RERA (Real Estate Regulation Act, 2016) has made escrow mainstream by mandating that developers deposit 70% of project funds in a designated escrow account. For M&A deals, 10–20% holdback escrows for indemnity claims are now standard practice in India.
Types of Escrow Commonly Used in India
Payment Escrow
Holds funds pending delivery or condition fulfilment. Used in real estate, e-commerce, and M&A. Banks (SBI, HDFC, ICICI) commonly act as escrow agents for large transactions.
Document Escrow
Holds share certificates, title deeds, or contracts pending conditions. Common in acquisition closings and property transactions.
Software Escrow
Holds source code for licensee protection. Released if licensor becomes insolvent or fails to support. Growing in India’s SaaS ecosystem.
RERA Project Escrow
Mandated under RERA—70% of buyer payments deposited in escrow. Withdrawals only for land cost and construction with CA certification.
Key Legal Provisions
Escrow arrangements in India are governed by the Indian Contract Act (agency and bailment provisions) and specific sectoral regulations. The escrow agent has fiduciary duties—acting only on written instructions, maintaining separate accounts, and not commingling funds. Indian banks regulated by RBI are the preferred escrow agents for high-value transactions. The interpleader suit mechanism (Order XXXV, CPC) allows agents to deposit disputed assets with the court if parties disagree on release conditions.
Key Takeaways
- ✓ RERA mandates escrow accounts for all registered real estate projects
- ✓ M&A holdback escrows (10–20% of deal value for 12–24 months) are standard in India
- ✓ Use bank escrow agents for high-value transactions—regulated and insured
- ✓ Define release conditions with objective, verifiable criteria
- ✓ Include interpleader mechanism for dispute resolution
Frequently Asked Questions
What are typical escrow agent fees in India?

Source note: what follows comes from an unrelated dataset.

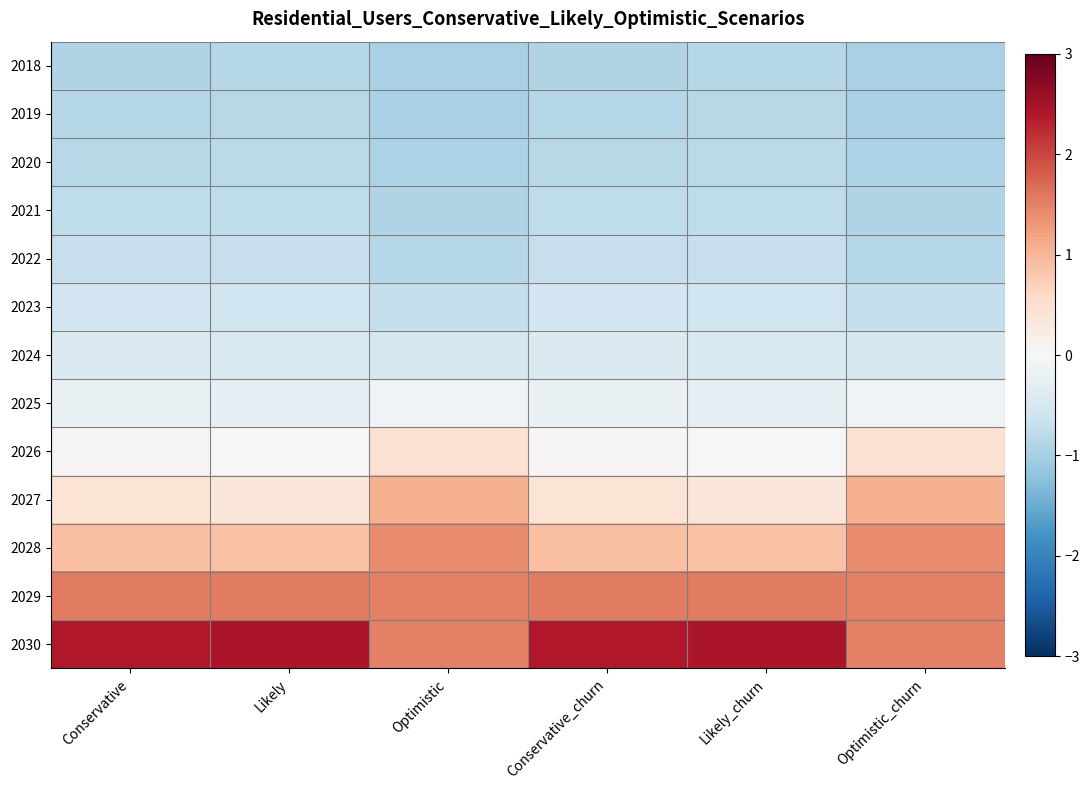

Which series has the largest total across all categories?

2030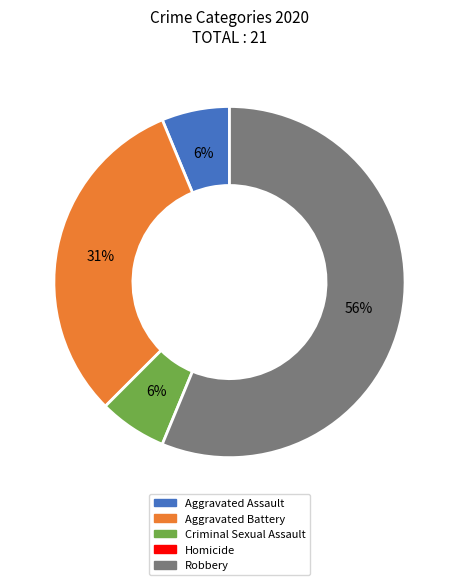

Is there a majority slice in this chart?

Yes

Bank escrow setup: ₹25,000–₹1 lakh. Annual fee: ₹25,000–₹2 lakhs. Transaction percentage: 0.1–0.5% for large deals. Domain escrow: ₹3,000–₹15,000 per transaction.
Can an escrow agent be held liable for wrongful release?
Yes, an escrow agent who releases assets without verifying conditions, or in breach of escrow instructions, can be held liable for damages. This is why banks are preferred—they have institutional processes and insurance.